▸ MATERIAL SUPPLIED
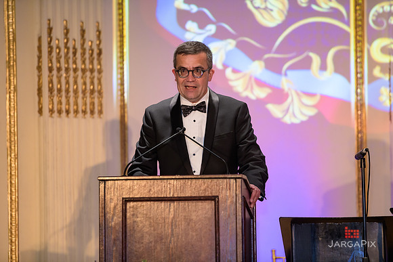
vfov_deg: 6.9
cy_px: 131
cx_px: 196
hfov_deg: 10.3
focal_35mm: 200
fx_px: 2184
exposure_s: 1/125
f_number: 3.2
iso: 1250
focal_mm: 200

▸ TO DO
Could you print the listing above exactly, without the pictures?

▸ EXERCISE RESPONSE
vfov_deg: 6.9
cy_px: 131
cx_px: 196
hfov_deg: 10.3
focal_35mm: 200
fx_px: 2184
exposure_s: 1/125
f_number: 3.2
iso: 1250
focal_mm: 200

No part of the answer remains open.